Bug 1305790 - Failure to launch Caldera 5.0.4 Hadoop Cluster via Sahara Wizards on RDO Liberty [NEEDINFO]
Failure to launch Caldera 5.0.4 Hadoop Cluster via Sahara Wizards on RDO Lib...
Status: NEW
Product: RDO
Classification: Community
Component: openstack-sahara (Show other bugs)
Liberty
x86_64 Linux
unspecified Severity high
: ---
: Liberty
Assigned To: Elise Gafford
Luigi Toscano
:
Depends On:
Blocks:
  Show dependency treegraph
 
Reported: 2016-02-09 04:03 EST by Boris Derzhavets
Modified: 2017-06-18 08:04 EDT (History)
3 users (show)

See Also:
Fixed In Version:
Doc Type: Bug Fix
Doc Text:
Story Points: ---
Clone Of:
Environment:
Last Closed:
Type: Bug
Regression: ---
Mount Type: ---
Documentation: ---
CRM:
Verified Versions:
Category: ---
oVirt Team: ---
RHEL 7.3 requirements from Atomic Host:
Cloudforms Team: ---
chris.brown: needinfo? (egafford)


Attachments (Terms of Use)
sahara-engine.log (14.58 KB, application/x-gzip)
2016-02-09 04:03 EST, Boris Derzhavets
no flags Details
sahara-egine.log ( debug=true,box rebooted ) (40.47 KB, application/x-gzip)
2016-02-09 06:43 EST, Boris Derzhavets
no flags Details
sahara-api.log (debug=True,box rebooted) (40.77 KB, application/x-gzip)
2016-02-09 06:44 EST, Boris Derzhavets
no flags Details

  None (edit)
Description Boris Derzhavets 2016-02-09 04:03:18 EST
Created attachment 1122358 [details]
sahara-engine.log

Description of problem:
5 node templates prepared with daemons set up per

[root@ServerCentOS7 version_5_4_0(keystone_admin)]# pwd
/usr/lib/python2.7/site-packages/sahara/plugins/default_templates/cdh/version_5_4_0
[root@ServerCentOS7 version_5_4_0(keystone_admin)]# cat namenode.json
{
    "plugin_name": "cdh",
    "hadoop_version": "5.4.0",
    "node_processes": [
        "HDFS_NAMENODE",
        "YARN_RESOURCEMANAGER",
        "HIVE_SERVER2",
        "HIVE_METASTORE",
        "CLOUDERA_MANAGER"
    ],
    "name": "cdh-540-default-namenode",
    "floating_ip_pool": "{floating_ip_pool}",
    "flavor_id": "{flavor_id}",
    "auto_security_group": "{auto_security_group}",
    "security_groups": "{security_groups}"
}
[root@ServerCentOS7 version_5_4_0(keystone_admin)]# cat datanode.json
{
    "plugin_name": "cdh",
    "hadoop_version": "5.4.0",
    "node_processes": [
        "HDFS_DATANODE",
        "YARN_NODEMANAGER"
    ],
    "name": "cdh-540-default-datanode",
    "floating_ip_pool": "{floating_ip_pool}",
    "flavor_id": "{flavor_id}",
    "auto_security_group": "{auto_security_group}",
    "security_groups": "{security_groups}"

▶ _DIRECTIONS_: Render the bug report's title line "Failure to launch Caldera 5.0.4 Hadoop Cluster via Sahara Wizards on RDO Liberty" in Spanish. The listing that comes next has no connection to the bug report.

Collected data entries

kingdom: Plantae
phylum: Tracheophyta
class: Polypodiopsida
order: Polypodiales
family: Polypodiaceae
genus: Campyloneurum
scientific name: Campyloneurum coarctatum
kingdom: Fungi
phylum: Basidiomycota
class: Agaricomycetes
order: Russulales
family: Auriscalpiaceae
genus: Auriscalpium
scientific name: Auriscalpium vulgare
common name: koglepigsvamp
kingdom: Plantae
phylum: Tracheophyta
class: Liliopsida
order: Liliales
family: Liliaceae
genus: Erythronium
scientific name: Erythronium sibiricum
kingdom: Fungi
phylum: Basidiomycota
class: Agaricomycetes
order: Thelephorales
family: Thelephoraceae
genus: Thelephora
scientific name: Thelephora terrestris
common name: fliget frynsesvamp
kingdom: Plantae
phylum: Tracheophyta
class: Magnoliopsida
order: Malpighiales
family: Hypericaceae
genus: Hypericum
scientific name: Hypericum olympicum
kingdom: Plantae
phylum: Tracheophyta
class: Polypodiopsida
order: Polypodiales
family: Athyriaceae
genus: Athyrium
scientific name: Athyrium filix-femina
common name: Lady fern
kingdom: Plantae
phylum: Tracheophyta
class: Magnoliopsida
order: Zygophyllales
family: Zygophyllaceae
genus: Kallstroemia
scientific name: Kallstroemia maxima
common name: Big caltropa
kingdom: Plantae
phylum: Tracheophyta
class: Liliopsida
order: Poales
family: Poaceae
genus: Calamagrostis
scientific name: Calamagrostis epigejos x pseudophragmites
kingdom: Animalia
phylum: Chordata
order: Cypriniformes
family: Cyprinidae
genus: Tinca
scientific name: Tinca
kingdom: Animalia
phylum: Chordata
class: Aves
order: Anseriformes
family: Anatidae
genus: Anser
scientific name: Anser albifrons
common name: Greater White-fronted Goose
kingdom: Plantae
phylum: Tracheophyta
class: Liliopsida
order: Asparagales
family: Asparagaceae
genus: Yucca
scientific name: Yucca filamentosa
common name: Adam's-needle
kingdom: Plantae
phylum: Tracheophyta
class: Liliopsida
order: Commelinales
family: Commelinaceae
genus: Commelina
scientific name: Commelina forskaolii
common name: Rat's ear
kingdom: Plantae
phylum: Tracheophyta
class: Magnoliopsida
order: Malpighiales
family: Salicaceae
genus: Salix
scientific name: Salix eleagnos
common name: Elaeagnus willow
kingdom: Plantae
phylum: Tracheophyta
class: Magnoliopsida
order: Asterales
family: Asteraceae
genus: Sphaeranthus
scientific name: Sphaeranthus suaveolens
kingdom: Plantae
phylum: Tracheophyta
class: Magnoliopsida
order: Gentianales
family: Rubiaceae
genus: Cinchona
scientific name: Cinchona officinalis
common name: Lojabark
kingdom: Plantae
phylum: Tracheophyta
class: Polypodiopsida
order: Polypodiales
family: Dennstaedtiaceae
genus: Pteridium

▶ _EXERCISE ANSWER_: Fallo al lanzar el clúster Hadoop Caldera 5.0.4 mediante los asistentes de Sahara en RDO Liberty